[Start of Attachment]

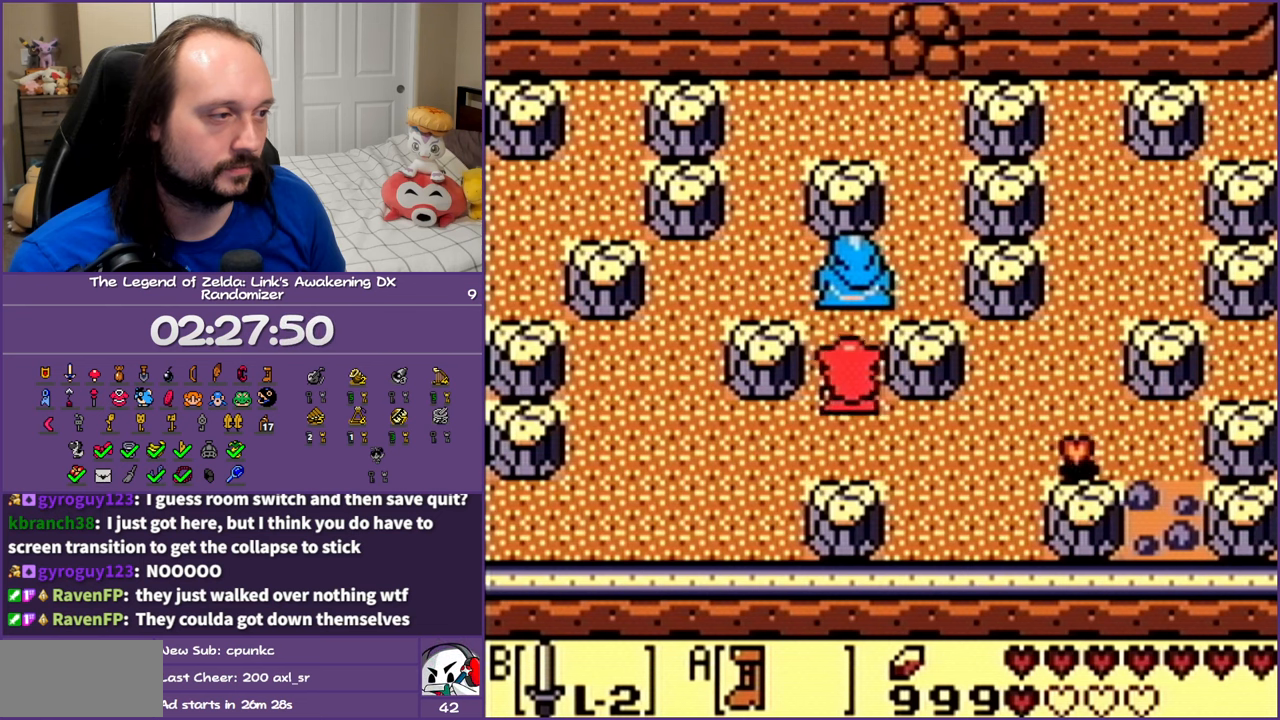
{"buttons": ["DPAD_UP"], "events": [[133, "B", "up"], [250, "DPAD_RIGHT", "down"], [483, "DPAD_RIGHT", "up"]]}
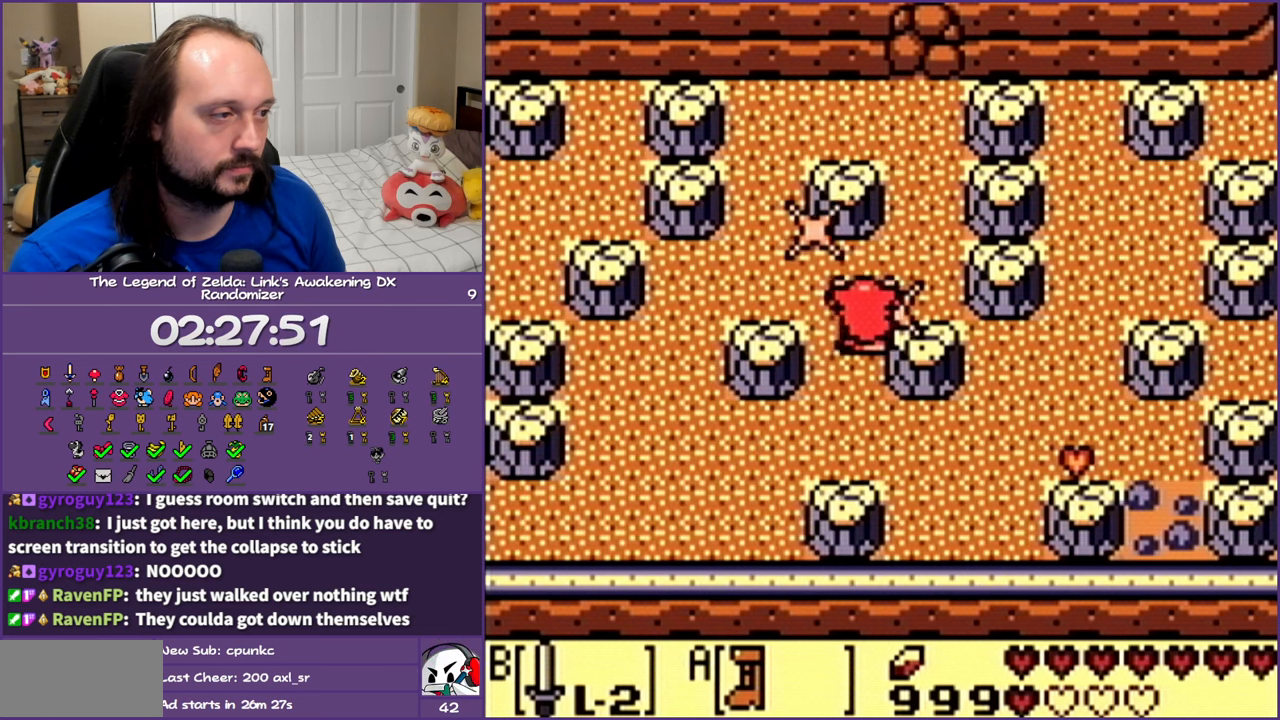
{"buttons": [], "events": [[100, "DPAD_RIGHT", "down"], [250, "DPAD_RIGHT", "up"], [450, "DPAD_UP", "up"]]}
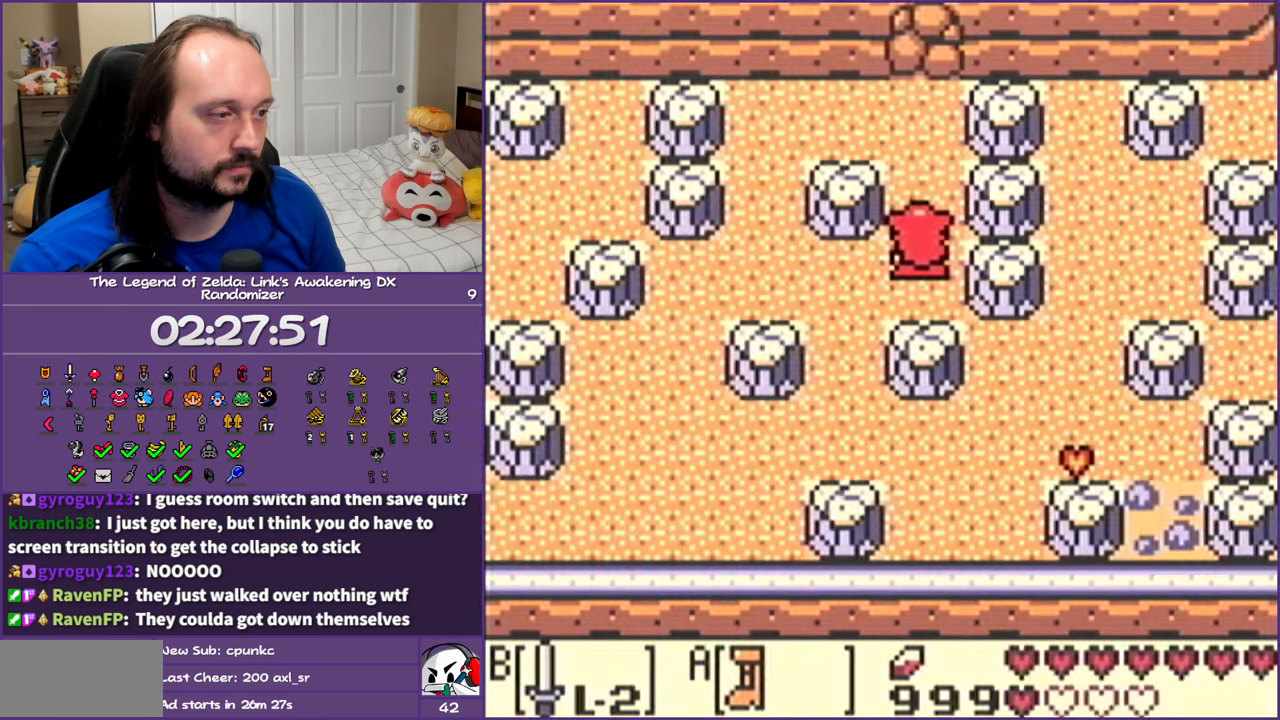
{"buttons": [], "events": []}
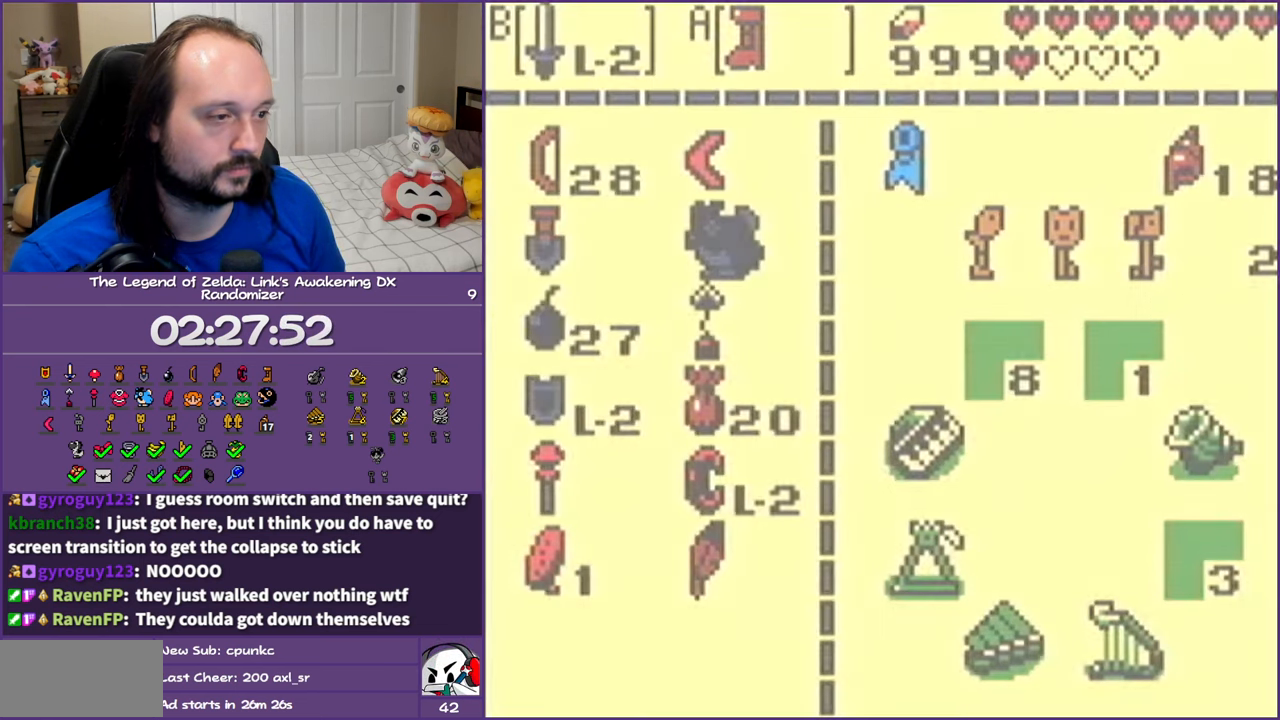
{"buttons": [], "events": []}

[End of Attachment]

▶ What you should do: Search the listing above for the string "down" and return each line it appears on.

▶ Written response:
{"buttons": ["DPAD_UP"], "events": [[133, "B", "up"], [250, "DPAD_RIGHT", "down"], [483, "DPAD_RIGHT", "up"]]}
{"buttons": [], "events": [[100, "DPAD_RIGHT", "down"], [250, "DPAD_RIGHT", "up"], [450, "DPAD_UP", "up"]]}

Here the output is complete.